■ Things to do ■
a. In the piece on explosive barrels in games, rewrite the passage between "Sir Francis Drake Loved" and "believe in sharing.", inclusive, swapping "Sea-Doo" for "jet ski".
b. According to the piece on explosive barrels in games, why are barrels of oil kept throughout Albion? Answer in one to three sentences.
c. Carry on the piece about explosive barrels in games from its last sentence.
━━ Source extract
Those Chickens Won’t Deep-Fry Themselves
The world of Fable‘s Albion is full of chickens. In fact, there’s virtually no other livestock to be found but chickens, solving the age-old riddle, “Why does everything in Albion taste like chicken?” (Answer: Because it is chicken.) While an industrious hero can get his leg muscles a workout punting fowl, your average peasant knows chickens are for eating. I can’t speak for you, but if I’m going to spend my life eating chicken at every meal, it’s damned well going to be fried.

Why else would Albion be littered with highly explosive barrels, ones often found in the most unlikely of places (like a cave full of gnarly Hobbs)? Deep-fried chicken is a staple food of Albion. A traveler can’t be expected to lug around vats of oil on his back. That would be ridiculous. So barrels of the stuff are kept in places where the good folk of Albion might have need of a way to fry their poultry. “Can a chicken make you feel?” Peter Molyneux asked early in the development of Fable. Yes, Peter. Yes.

Sir Francis Drake Loved his Sea-Doo
Then there’s the curious case of Uncharted: Drake’s Fortune. The murky canals of the Drowned City feature floating barrels that erupt when shot. This ancient city, founded by the Spanish four centuries earlier and later visited by the Nazis, wouldn’t seem like a place for keeping explosives on the waterways. Of course, you don’t know much about revered explorer Sir Francis Drake, who hid the treasure El Dorado in the sunken city because he didn’t believe in sharing.
━━━━
━━ Supplied data
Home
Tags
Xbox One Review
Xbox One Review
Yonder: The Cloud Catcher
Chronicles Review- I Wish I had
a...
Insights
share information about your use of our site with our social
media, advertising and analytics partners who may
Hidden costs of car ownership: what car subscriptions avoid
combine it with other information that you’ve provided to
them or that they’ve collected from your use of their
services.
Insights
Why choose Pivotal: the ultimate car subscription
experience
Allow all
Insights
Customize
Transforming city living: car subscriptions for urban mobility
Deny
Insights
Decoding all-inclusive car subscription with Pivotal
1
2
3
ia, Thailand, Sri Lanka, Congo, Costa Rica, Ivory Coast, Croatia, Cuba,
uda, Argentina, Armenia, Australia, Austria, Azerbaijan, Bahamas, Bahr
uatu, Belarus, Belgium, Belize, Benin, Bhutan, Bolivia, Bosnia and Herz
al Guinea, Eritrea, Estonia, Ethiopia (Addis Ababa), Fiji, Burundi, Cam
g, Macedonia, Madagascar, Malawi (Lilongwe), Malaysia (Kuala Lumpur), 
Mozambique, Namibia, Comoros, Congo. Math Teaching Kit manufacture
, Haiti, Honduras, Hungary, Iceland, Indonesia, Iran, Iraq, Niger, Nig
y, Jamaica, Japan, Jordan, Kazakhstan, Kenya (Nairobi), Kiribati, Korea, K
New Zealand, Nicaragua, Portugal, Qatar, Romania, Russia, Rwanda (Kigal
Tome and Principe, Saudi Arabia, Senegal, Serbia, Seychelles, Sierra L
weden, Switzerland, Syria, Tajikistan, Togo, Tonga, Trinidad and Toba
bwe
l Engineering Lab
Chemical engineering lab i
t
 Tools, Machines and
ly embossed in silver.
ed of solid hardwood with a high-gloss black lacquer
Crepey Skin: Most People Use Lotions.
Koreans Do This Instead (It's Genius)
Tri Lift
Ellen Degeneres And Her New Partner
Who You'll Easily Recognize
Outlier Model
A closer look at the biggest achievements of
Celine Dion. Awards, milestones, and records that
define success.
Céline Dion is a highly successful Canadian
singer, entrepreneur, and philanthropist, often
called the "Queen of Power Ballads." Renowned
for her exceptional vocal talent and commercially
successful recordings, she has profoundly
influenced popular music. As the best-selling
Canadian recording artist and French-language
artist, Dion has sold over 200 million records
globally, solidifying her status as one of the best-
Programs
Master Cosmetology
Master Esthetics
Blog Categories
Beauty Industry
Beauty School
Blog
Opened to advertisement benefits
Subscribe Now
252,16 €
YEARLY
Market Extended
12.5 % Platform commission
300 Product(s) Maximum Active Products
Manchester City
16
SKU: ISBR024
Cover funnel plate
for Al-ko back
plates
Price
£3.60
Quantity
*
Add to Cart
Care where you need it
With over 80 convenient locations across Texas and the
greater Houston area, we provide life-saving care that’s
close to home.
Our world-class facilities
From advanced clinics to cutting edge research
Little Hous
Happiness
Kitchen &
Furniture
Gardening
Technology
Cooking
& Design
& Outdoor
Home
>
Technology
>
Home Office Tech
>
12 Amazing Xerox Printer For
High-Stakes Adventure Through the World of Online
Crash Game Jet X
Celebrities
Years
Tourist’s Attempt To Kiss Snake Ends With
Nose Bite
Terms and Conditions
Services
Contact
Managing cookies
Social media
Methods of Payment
━━━━
━━ Supplied data
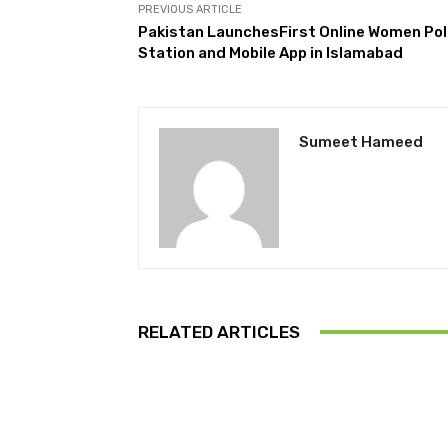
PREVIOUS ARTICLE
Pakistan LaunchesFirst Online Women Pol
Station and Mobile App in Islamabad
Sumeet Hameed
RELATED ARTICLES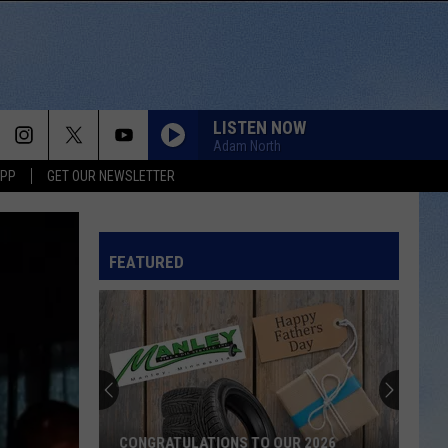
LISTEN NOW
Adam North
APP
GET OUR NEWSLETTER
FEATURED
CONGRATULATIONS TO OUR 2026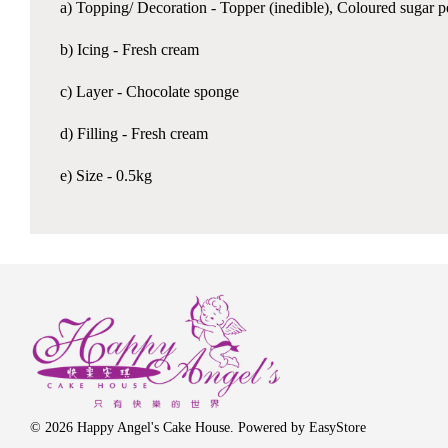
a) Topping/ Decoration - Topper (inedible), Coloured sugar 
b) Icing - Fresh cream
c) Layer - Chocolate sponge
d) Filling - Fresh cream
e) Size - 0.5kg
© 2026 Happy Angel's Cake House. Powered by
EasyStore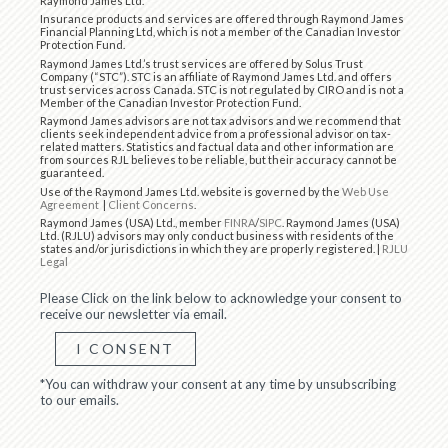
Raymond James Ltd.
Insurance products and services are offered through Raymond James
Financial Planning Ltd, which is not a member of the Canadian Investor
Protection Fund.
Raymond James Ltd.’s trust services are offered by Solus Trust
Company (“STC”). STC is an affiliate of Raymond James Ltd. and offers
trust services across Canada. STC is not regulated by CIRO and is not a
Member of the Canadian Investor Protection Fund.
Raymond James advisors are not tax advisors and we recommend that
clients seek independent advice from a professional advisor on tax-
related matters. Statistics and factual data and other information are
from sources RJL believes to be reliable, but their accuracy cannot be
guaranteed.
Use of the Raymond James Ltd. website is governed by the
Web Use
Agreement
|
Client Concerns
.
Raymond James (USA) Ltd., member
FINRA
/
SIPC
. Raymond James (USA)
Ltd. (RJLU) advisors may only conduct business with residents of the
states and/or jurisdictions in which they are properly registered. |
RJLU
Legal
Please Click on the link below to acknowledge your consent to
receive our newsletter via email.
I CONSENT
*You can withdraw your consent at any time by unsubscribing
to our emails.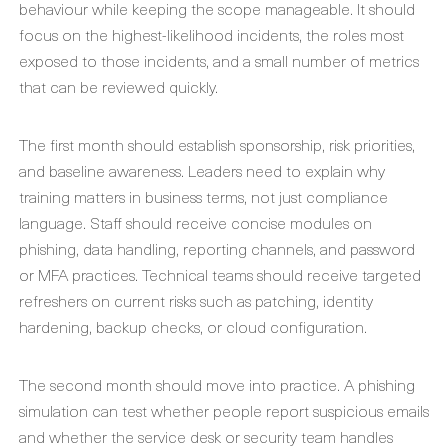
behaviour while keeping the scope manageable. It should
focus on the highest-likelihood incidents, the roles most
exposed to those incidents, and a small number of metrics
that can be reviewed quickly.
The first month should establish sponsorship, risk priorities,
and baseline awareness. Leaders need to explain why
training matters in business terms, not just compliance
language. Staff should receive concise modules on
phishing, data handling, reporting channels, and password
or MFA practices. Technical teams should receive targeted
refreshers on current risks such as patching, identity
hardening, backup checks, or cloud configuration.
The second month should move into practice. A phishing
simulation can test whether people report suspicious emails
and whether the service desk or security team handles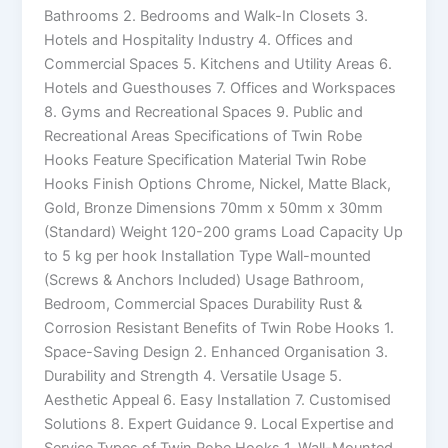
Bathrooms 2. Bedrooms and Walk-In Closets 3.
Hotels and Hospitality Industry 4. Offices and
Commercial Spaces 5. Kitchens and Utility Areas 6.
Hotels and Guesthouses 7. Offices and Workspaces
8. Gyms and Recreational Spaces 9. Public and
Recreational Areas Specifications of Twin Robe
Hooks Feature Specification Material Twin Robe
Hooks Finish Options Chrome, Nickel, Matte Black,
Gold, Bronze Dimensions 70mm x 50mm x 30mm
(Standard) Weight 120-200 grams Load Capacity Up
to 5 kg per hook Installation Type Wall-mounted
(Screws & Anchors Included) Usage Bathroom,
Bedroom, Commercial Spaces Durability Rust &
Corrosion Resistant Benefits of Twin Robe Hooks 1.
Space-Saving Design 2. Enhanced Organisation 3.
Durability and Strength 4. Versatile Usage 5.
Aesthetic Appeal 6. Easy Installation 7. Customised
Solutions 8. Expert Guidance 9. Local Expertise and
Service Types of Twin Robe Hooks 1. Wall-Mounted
━━━━
■ Answers to each task ■
a.
Sir Francis Drake Loved his jet ski
Then there’s the curious case of Uncharted: Drake’s Fortune. The murky canals of the Drowned City feature floating barrels that erupt when shot. This ancient city, founded by the Spanish four centuries earlier and later visited by the Nazis, wouldn’t seem like a place for keeping explosives on the waterways. Of course, you don’t know much about revered explorer Sir Francis Drake, who hid the treasure El Dorado in the sunken city because he didn’t believe in sharing.

b. Deep-fried chicken is a staple food in Albion, and a traveler can't be expected to carry vats of oil on his back. Barrels of oil are therefore kept wherever the people of Albion might need to fry their poultry.

c.
As any historian worth his snuff will tell you, Sir Francis Drake loved the sea. And like any sailor, he couldn’t depend on the changing winds to get around cities. Motorized transportation was the only reliable way to get anywhere four centuries ago and Sir Francis was a lover of his tiny two-seater motorboat. There’s nothing worse than running out of gas halfway across a sunken city, so Drake left himself numerous refueling stations. It makes sense if you know your history. It’s either that or developer Naughty Dog was just plain stupid putting these barrels there. That’s simply not something I, as a learned individual, can believe.